_How to complete this task_
The line containing "Honda Dash 125 2026 รถสปอร์ต" and every line after it, through the last one below: output exactly these and nothing else.

_Entries supplied_

= Beginning of Section =

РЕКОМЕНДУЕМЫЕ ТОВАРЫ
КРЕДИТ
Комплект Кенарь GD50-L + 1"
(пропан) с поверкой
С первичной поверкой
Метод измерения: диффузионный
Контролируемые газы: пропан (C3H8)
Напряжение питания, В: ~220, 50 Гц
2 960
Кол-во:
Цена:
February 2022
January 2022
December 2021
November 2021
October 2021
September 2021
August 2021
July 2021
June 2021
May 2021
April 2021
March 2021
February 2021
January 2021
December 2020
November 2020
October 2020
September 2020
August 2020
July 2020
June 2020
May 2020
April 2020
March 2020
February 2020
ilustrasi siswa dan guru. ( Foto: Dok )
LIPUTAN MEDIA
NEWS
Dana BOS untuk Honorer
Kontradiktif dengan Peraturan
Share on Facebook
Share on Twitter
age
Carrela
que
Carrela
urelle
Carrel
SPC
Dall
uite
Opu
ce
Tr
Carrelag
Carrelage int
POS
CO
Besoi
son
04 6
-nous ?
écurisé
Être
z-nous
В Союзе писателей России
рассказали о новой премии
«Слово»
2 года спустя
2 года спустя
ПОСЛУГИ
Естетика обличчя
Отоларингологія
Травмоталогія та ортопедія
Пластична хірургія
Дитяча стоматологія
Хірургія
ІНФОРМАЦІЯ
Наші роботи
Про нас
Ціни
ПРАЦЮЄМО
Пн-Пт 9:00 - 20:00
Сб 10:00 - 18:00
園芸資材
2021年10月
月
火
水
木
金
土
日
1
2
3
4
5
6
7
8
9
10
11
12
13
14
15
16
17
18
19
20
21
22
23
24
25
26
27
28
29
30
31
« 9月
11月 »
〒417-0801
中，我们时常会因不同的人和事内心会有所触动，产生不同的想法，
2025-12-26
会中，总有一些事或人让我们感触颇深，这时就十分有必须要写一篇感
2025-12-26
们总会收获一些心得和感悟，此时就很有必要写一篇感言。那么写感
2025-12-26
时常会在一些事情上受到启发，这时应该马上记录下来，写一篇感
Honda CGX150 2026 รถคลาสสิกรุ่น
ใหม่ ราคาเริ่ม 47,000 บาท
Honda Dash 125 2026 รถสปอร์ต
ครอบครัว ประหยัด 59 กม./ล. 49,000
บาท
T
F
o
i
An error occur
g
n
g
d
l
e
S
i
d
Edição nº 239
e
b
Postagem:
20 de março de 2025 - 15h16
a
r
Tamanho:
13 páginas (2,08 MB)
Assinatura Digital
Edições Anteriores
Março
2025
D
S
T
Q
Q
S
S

= End of Section =

_Written solution_
Honda Dash 125 2026 รถสปอร์ต
ครอบครัว ประหยัด 59 กม./ล. 49,000
บาท
T
F
o
i
An error occur
g
n
g
d
l
e
S
i
d
Edição nº 239
e
b
Postagem:
20 de março de 2025 - 15h16
a
r
Tamanho:
13 páginas (2,08 MB)
Assinatura Digital
Edições Anteriores
Março
2025
D
S
T
Q
Q
S
S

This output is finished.